Auch das werde ich mein Lebtag bestimmt nie wagen: Bei „Aktenzeichen XY …
ungelöst“ eine der eingeblendeten Nummern anrufen, um dem Fahnder am
anderen Ende der Leitung zu sagen: „Sorry, ich habe nichts gesehen und kann
auch sonst nichts zur Lösung des Falls beitragen.“
Was ich jedoch seit einiger Zeit tue: Ich reagiere nicht mehr so unwirsch,
wenn mich eine Callcenter-Agentin oder ein -Agent anruft, um mir einen
neuen Tarif, ein Abo oder eine Photovoltaikanlage zu verkaufen. Im
Gegenteil. Ich bin höflich, bedanke mich für das Angebot, frage nach, wenn
ich etwas auf Anhieb nicht verstanden habe. Auch wenn ich am Ende trotzdem
ablehne, bemühe ich mich, meine Entscheidung ehrlich zu begründen.
Ich meine dann manchmal ein gewisses Erstaunen und eine Art Erleichterung
bei den Anrufern zu spüren. So sie nicht allzu schnell auflegen müssen,
weil, wie man weiß, im Callcenter-Gewerbe kein Anruf länger als nötig
dauern darf, richten sie häufig auch an mich ein paar freundliche Worte.

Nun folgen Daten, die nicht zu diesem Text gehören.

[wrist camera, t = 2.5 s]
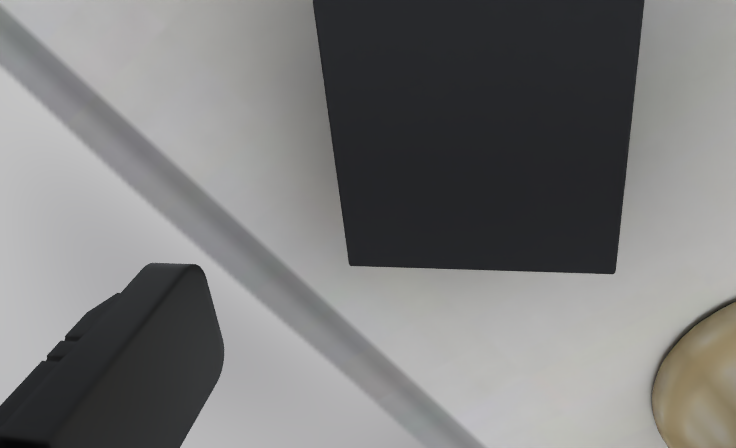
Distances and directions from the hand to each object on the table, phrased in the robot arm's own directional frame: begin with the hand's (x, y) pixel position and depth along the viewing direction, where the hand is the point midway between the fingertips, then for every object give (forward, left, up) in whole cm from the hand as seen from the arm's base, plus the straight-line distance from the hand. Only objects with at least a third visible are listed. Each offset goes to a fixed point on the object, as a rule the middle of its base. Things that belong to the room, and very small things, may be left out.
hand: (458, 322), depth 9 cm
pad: (0, +3, -8) cm, 8 cm away
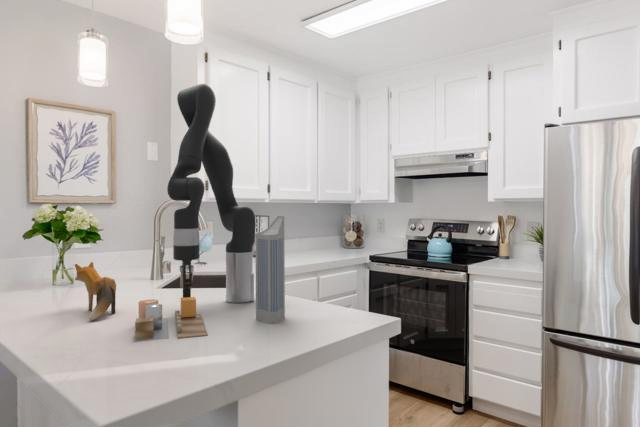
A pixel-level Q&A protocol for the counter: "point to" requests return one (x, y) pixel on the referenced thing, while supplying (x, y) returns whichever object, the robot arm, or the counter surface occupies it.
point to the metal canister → (155, 314)
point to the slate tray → (157, 332)
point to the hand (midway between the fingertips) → (186, 301)
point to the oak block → (144, 328)
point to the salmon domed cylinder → (143, 306)
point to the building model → (270, 273)
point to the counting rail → (189, 326)
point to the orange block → (188, 307)
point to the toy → (97, 290)
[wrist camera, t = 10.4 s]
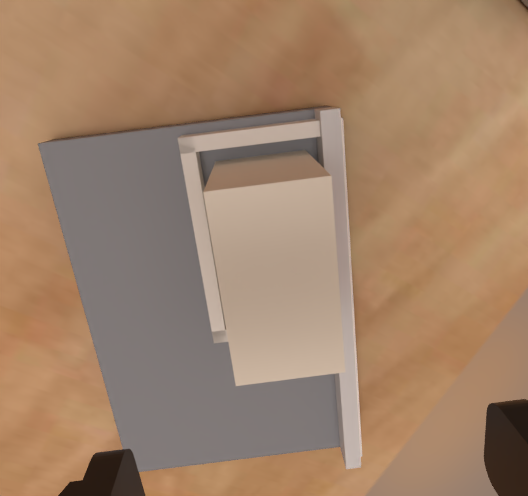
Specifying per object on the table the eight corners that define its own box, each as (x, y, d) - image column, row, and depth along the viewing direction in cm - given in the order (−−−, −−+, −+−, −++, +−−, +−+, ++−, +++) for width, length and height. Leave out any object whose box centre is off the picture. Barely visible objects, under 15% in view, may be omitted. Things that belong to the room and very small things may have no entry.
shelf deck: (52, 139, 26) (20, 148, 22) (329, 105, 26) (344, 107, 22) (136, 451, 34) (122, 497, 30) (350, 425, 34) (364, 466, 30)
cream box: (215, 161, 25) (203, 192, 17) (307, 149, 25) (335, 175, 17) (238, 306, 28) (235, 386, 20) (320, 295, 28) (348, 371, 20)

Bevor sie aber wirklich Schluss machen müssen, frage ich ganz schnell noch,
von wo sie mich gerade anrufen. „Aus Gelsenkirchen,“ sagte neulich eine
Agentin, und da ich zufällig ein paar Wochen zuvor in Gelsenkirchen aus dem
Zug gestiegen war, kamen wir ins Gespräch. Ich lobte den auffallend
sauberen Bahnhof, die Grünanlagen im Innenstadtbereich, während sie schwer
von den Socken war: „Mit dem Rad von Gelsenkirchen nach Duisburg? Das würde
ich nie schaffen.“
Ein anderer rief mich aus Marl an. Von einem Besuch dort riet er mir aber
ab: „Zu viele Drogis!“ Ich sagte, die gäbe es doch überall, und fragte ih…
ob er gern im Callcenter arbeite. „Nein, ist nur vorübergehend, weil ich
meine Ausbildung zum Kfz-Mechatroniker abgebrochen habe. Mein Traum ist,
Polizist zu werden.“ So plauderten wir noch eine Weile sehr nett.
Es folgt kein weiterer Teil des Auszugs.